**Action item:** Will you return, word for word, only the lines from the top of the data below down to and including the one with "присоединение еще нескольких"?

(Extracted records)
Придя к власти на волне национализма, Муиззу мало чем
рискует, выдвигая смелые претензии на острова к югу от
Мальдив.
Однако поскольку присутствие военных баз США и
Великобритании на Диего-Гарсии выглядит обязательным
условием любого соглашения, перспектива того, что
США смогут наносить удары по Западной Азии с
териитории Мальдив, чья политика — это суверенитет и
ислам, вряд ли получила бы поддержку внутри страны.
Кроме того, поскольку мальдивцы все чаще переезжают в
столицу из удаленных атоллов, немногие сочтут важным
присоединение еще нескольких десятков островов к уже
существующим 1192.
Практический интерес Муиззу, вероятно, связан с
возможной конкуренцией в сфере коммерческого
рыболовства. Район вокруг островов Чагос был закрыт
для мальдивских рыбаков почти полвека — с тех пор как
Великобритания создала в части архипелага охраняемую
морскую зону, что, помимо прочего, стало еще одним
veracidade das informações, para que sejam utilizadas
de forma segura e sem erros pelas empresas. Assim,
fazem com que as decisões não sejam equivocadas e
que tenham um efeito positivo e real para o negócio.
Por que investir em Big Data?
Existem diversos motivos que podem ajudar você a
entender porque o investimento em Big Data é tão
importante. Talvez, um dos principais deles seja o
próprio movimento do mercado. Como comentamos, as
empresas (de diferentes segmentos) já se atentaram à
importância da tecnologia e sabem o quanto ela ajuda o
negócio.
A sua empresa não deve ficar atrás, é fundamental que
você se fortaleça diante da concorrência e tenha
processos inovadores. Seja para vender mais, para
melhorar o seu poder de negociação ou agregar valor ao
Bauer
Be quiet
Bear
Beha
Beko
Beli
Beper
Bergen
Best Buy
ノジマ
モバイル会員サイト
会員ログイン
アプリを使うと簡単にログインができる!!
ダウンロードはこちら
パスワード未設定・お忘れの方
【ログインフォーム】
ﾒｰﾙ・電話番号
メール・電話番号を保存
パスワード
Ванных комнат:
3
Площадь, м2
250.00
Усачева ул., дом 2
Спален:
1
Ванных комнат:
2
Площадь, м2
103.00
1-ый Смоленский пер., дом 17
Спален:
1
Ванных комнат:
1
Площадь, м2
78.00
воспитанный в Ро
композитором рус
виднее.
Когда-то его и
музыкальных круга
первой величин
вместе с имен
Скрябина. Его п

**Output:**
Придя к власти на волне национализма, Муиззу мало чем
рискует, выдвигая смелые претензии на острова к югу от
Мальдив.
Однако поскольку присутствие военных баз США и
Великобритании на Диего-Гарсии выглядит обязательным
условием любого соглашения, перспектива того, что
США смогут наносить удары по Западной Азии с
териитории Мальдив, чья политика — это суверенитет и
ислам, вряд ли получила бы поддержку внутри страны.
Кроме того, поскольку мальдивцы все чаще переезжают в
столицу из удаленных атоллов, немногие сочтут важным
присоединение еще нескольких десятков островов к уже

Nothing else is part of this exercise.